What Yosses especially enjoys about his work is the act of creating. “I enjoy making pastries because it is precise and it has an architectural aspect,” he said.
Estevez, who is from the Dominican Republic, got his first culinary crash courses in his early teens as he helped his mother make family meals. “She was a schoolteacher, and she came home every day during the siesta period, from noon to 2 p.m., to put the finishing touches on the beans and rice, and I would chop things and add garlic and spices to the dishes,” he recalled fondly.
He eventually immigrated to the United States, settling in Washington Heights. Along the way he began working at jobs that very much suited his tastes. Estevez was promoted from cook to banquet chef at the Four Seasons in only eight years, and was the executive chef for Manhattan’s Chez Louis before he went to Gracie Mansion.
But school always seemed forbidding to him. “I never was a good student,” said the 42-year-old Estevez. Eventually, he concluded that if he wanted to continue climbing the culinary ladder, a degree would give him a helpful boost.
And so he enrolled at City Tech, where his long-held fears were put to rest, and his dreams were encouraged. The courses there, Estevez says, are a combination of practical training and liberal arts instruction, a blend that he finds pleasing. “I’m taking math, English and accounting along with the food and wine classes,” he said.
The City Tech classes have helped him deal more efficiently with his current duties, which include planning, purchasing and preparing, Estevez says. At Gracie Mansion, where the mayor often hosts ethnic-themed events, Estevez and his staff of four cooks are called upon to create a variety of melting-pot dishes that celebrate the diversity of the Big Apple’s culinary culture.

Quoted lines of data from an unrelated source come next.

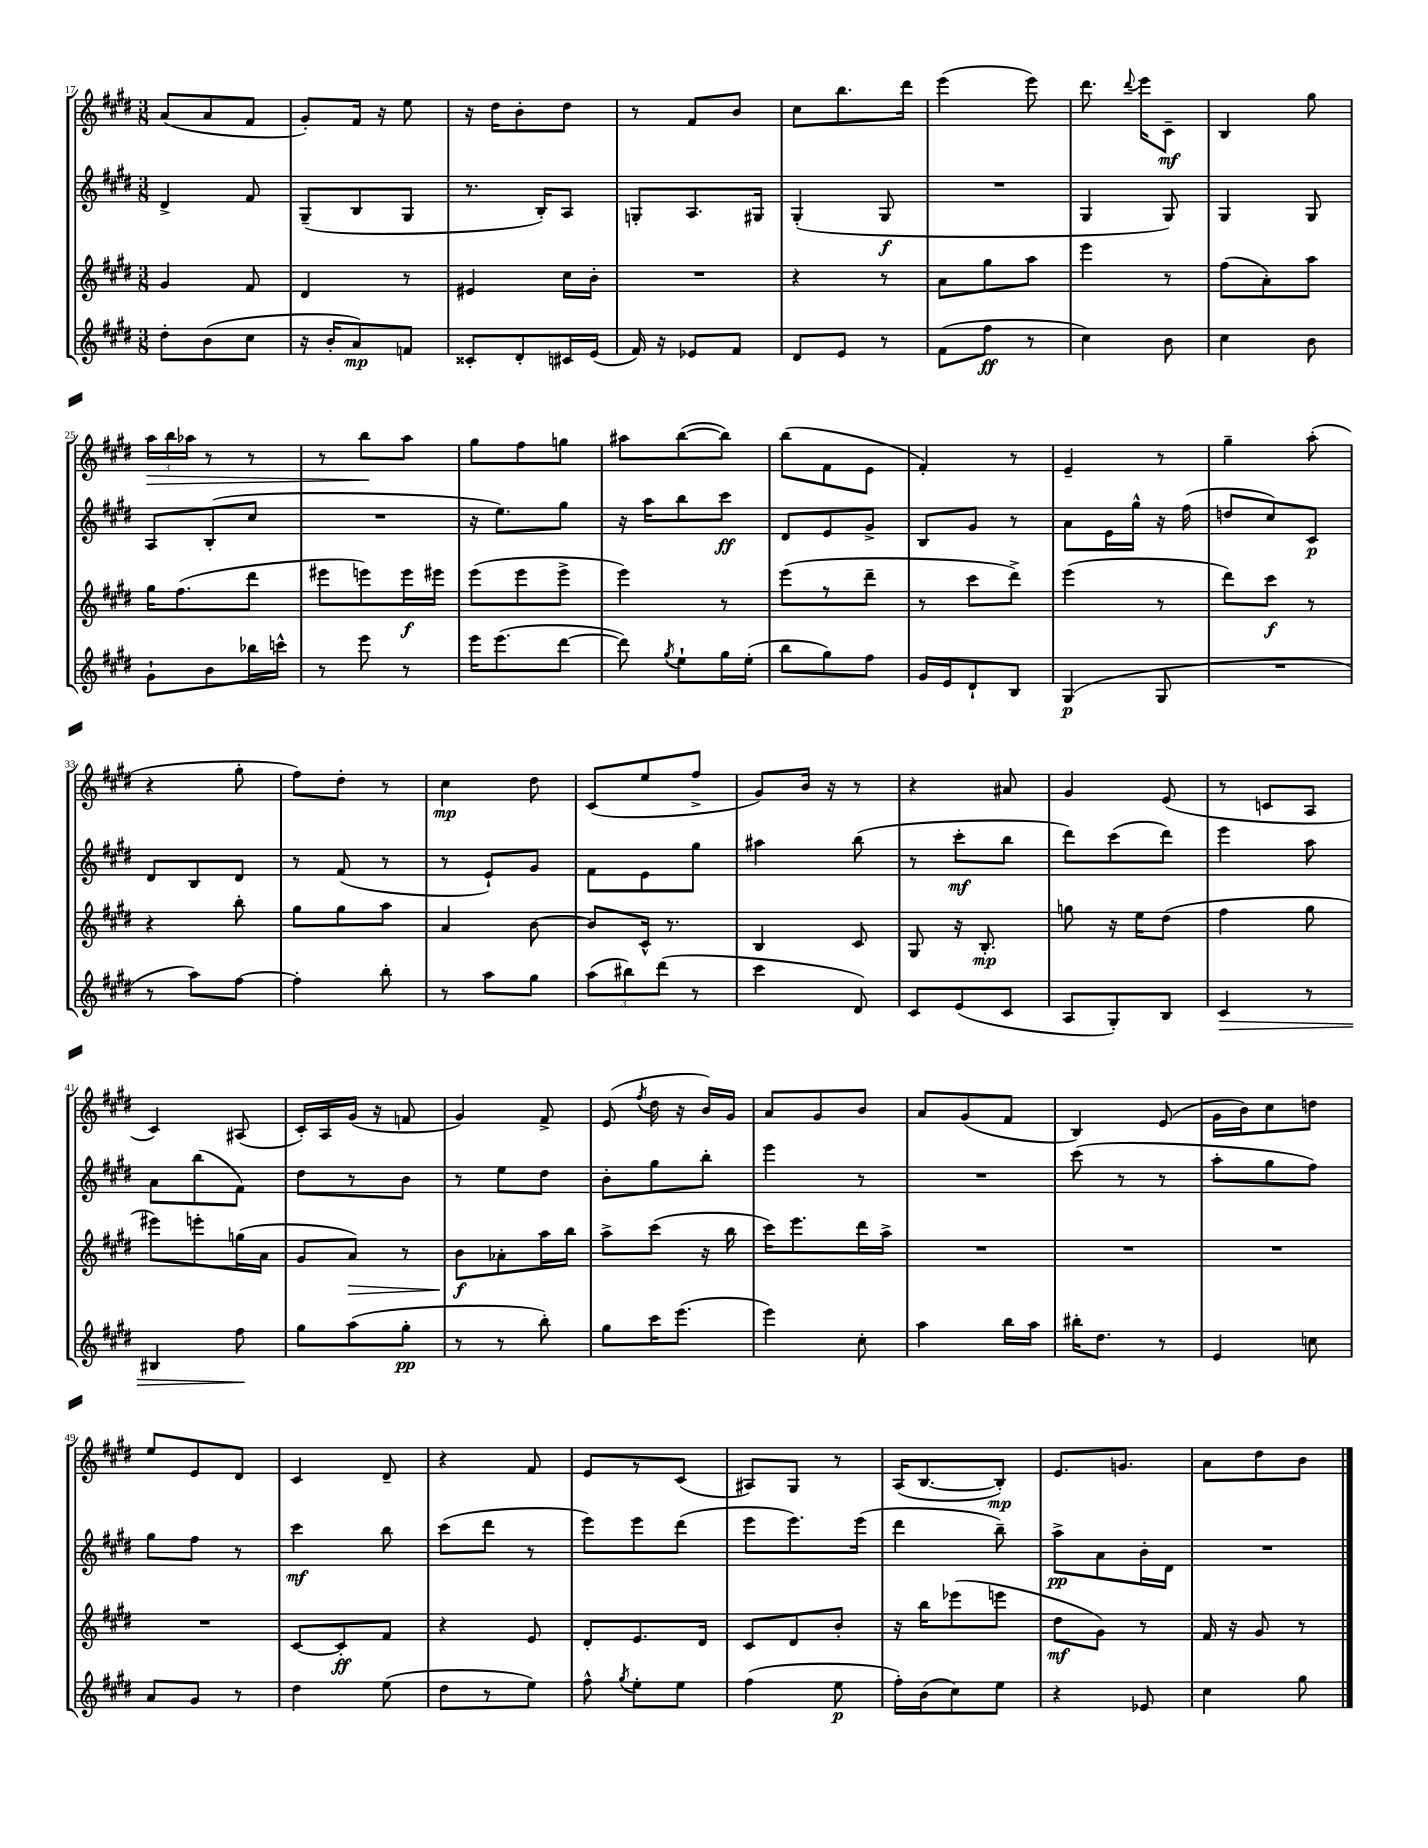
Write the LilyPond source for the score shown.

<<
\new StaffGroup <<
\new Staff = "s0" {
    \clef treble \key e \major \numericTimeSignature \time 3/8
    \autoBeamOff a'8[( a'8 fis'8] |
    gis'8[-.) fis'16] r16 e''8 |
    r16 dis''16[ b'8-. dis''8] |
    r8 fis'8[ b'8] |
    cis''8[ b''8. dis'''16] |
    e'''4( e'''8) |
    dis'''8. \appoggiatura { dis'''8 } e'''16[ cis'8]--\mf |
    b4 gis''8 |
    \tuplet 3/2 { a''16[\> b''16 aes''16] } r8 r8 |
    r8 b''8[\! a''8] |
    gis''8[ fis''8 g''8] |
    ais''8[ b''8~( b''8]) |
    b''8[( fis'8 e'8] |
    fis'4-.) r8 |
    e'4-- r8 |
    gis''4-- a''8-.( |
    r4 gis''8-. |
    fis''8[) dis''8]-. r8 |
    cis''4\mp dis''8 |
    cis'8[( e''8 fis''8]-> |
    gis'8[) b'16] r16 r8 |
    r4 ais'8 |
    gis'4 e'8( |
    r8 c'8[ a8] |
    cis'4) ais8( |
    cis'16[-.) a16 gis'16]( r16 f'8 |
    gis'4) fis'8-> |
    e'8( \acciaccatura { fis''8 } dis''16 r16 b'16[) gis'16] |
    a'8[ gis'8 b'8] |
    a'8[ gis'8( fis'8] |
    b4) e'8( |
    gis'16[ b'16) cis''8 d''8] |
    e''8[ e'8 dis'8] |
    cis'4 dis'8-- |
    r4 fis'8 |
    e'8[ r8 cis'8]( |
    ais8[) gis8] r8 |
    a16[( b8.~ b8]-.\mp) |
    e'8.[ g'8.] |
    a'8[ dis''8 b'8] \bar "|." |
}
\new Staff = "s1" {
    \clef treble \key e \major \numericTimeSignature \time 3/8
    \autoBeamOff dis'4-> fis'8 |
    gis8[--( b8 gis8] |
    r8. b16[-.) a8] |
    g8[-. a8. gis16] |
    gis4-.( gis8\f |
    R4. |
    gis4 gis8) |
    gis4 gis8 |
    a8[ b8-.( cis''8] |
    R4. |
    r16 e''8.[) gis''8] |
    r16 a''16[ b''8 cis'''8]\ff |
    dis'8[ e'8 gis'8]-> |
    b8[ gis'8] r8 |
    a'8[ e'16 gis''16]-^ r16 fis''16( |
    d''8[ cis''8) cis'8]\p |
    dis'8[ b8 dis'8] |
    r8 fis'8( r8 |
    r8 e'8[-!) gis'8] |
    fis'8[ e'8 gis''8] |
    ais''4 b''8( |
    r8 cis'''8[-.\mf b''8] |
    dis'''8[) cis'''8( dis'''8]) |
    e'''4 a''8 |
    a'8[ b''8( fis'8]) |
    dis''8[ r8 b'8] |
    r8 e''8[ dis''8] |
    b'8[-. gis''8 b''8]-. |
    e'''4 r8 |
    R4. |
    cis'''8( r8 r8 |
    a''8[-. gis''8 fis''8]) |
    gis''8[ fis''8] r8 |
    cis'''4\mf b''8 |
    cis'''8[( dis'''8] r8 |
    e'''8[) e'''8 dis'''8]( |
    e'''8[ e'''8.) e'''16]( |
    dis'''4 b''8--) |
    a''8[->\pp a'8 b'16-. dis'16] |
    R4. \bar "|." |
}
\new Staff = "s2" {
    \clef treble \key e \major \numericTimeSignature \time 3/8
    \autoBeamOff gis'4 fis'8 |
    dis'4 r8 |
    eis'4 cis''16[ b'16]-. |
    R4. |
    r4 r8 |
    a'8[ gis''8 a''8] |
    e'''4 r8 |
    fis''8[( a'8-.) a''8] |
    gis''16[ fis''8.( dis'''8] |
    eis'''8[ e'''8) e'''16\f eis'''16] |
    e'''8[( e'''8 e'''8]-> |
    e'''4) r8 |
    e'''8[( r8 dis'''8]-- |
    r8 cis'''8[ dis'''8]->) |
    e'''4( r8 |
    dis'''8[) cis'''8]\f r8 |
    r4 b''8-. |
    gis''8[ gis''8 a''8] |
    a'4 b'8~ |
    b'8[ cis'16]-^ r8. |
    b4 cis'8 |
    gis8 r16 b8.-.\mp |
    g''8 r16 e''16[ dis''8]( |
    fis''4 gis''8 |
    eis'''8[) e'''8-. g''16( a'16] |
    gis'8[ a'8]\>) r8 |
    b'8[\f\! aes'8-. a''16 b''16] |
    a''8[-> cis'''8]( r16 b''16 |
    cis'''16[) e'''8. dis'''16 a''16]-> |
    R4. |
    R4. |
    R4. |
    R4. |
    cis'8[~ cis'8-.\ff fis'8] |
    r4 e'8 |
    dis'8[-. e'8. dis'16] |
    cis'8[ dis'8 b'8]-. |
    r16 b''16[ ees'''8( e'''8] |
    dis''8[\mf gis'8]) r8 |
    fis'16 r16 gis'8 r8 \bar "|." |
}
\new Staff = "s3" {
    \clef treble \key e \major \numericTimeSignature \time 3/8
    \autoBeamOff dis''8[-. b'8( cis''8] |
    r16 b'16[-. a'8\mp) f'8] |
    cisis'8[-. dis'8-. cis'16 e'16]( |
    fis'16) r16 ees'8[ fis'8] |
    dis'8[ e'8] r8 |
    fis'8[( fis''8]\ff r8 |
    cis''4) b'8 |
    cis''4 b'8 |
    gis'8[-! b'8 bes''16 c'''16]-^ |
    r8 e'''8 r8 |
    e'''16[ e'''8.( dis'''8]~ |
    dis'''8) \acciaccatura { gis''8 } e''8[-! gis''16 e''16]-.( |
    b''8[ gis''8) fis''8] |
    gis'16[ e'16 dis'8-! b8] |
    gis4\p( gis8 |
    R4. |
    r8 a''8[) fis''8]~ |
    fis''4-. b''8-. |
    r8 a''8[ gis''8] |
    \tuplet 3/2 { a''8[( bis''8) dis'''8]( } r8 |
    cis'''4 dis'8) |
    cis'8[ e'8( cis'8] |
    a8[ gis8-.) b8] |
    cis'4\> r8 |
    bis4 fis''8\! |
    gis''8[ a''8( gis''8]-.\pp |
    r8 r8 b''8-.) |
    gis''8[ cis'''16 e'''8.]( |
    e'''4) cis''8-. |
    a''4 b''16[ a''16] |
    bis''16[-. dis''8.] r8 |
    e'4 c''8 |
    a'8[ gis'8] r8 |
    dis''4 e''8( |
    dis''8[ r8 e''8]) |
    fis''8-^ \acciaccatura { gis''8 } e''8[-. e''8] |
    fis''4( e''8\p |
    fis''16[-.) b'16( cis''8) e''8] |
    r4 ees'8 |
    cis''4 gis''8 \bar "|." |
}
>>
>>
\layout { \context { \Score currentBarNumber = #17 } }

“It’s a unique opportunity to work with so many different cuisines,” he said, adding that “we reach out to community chefs, and they help us. I’ve done Irish breakfasts, Italian foods, and during the summertime, we have barbecues. Every week is different.”
Yosses and Estevez are looking forward to many more dinners in their respective, famous kitchens. “I’ve reached my goal, and I’m happy to stay as long as they want me.” Yosses said.
Both Yosses and Estevez are involved with Spoons Across America, a not-for-profit organization founded by City Tech hospitality management alumna and professor Julia Jordan, which provides opportunities for children to learn about food and nutrition through hands-on cooking and baking. Yosses serves on the board of directors; Estevez, on the board of advisors.
Estevez can’t wait to get his degree, which he hopes to earn in a year. “I wish I could take a full load of classes in each semester, but it’s not possible. I’m too busy in the kitchen,” he said. “One day, I would love to teach cooking, and for that you need credibility. That’s why I want to finish the degree. I want to be prepared for the future.”
The largest public college of technology in New York State, New York City College of Technology of The City University of New York enrolls more than 13,000 students in 57 baccalaureate, associate and specialized certificate programs. Another 15,000 students enroll annually in adult education and workforce development programs, many of which lead to licensure and certification. Located at 300 Jay Street in Downtown Brooklyn, City Tech is at the MetroTech Center academic and commercial complex, convenient to public transportation.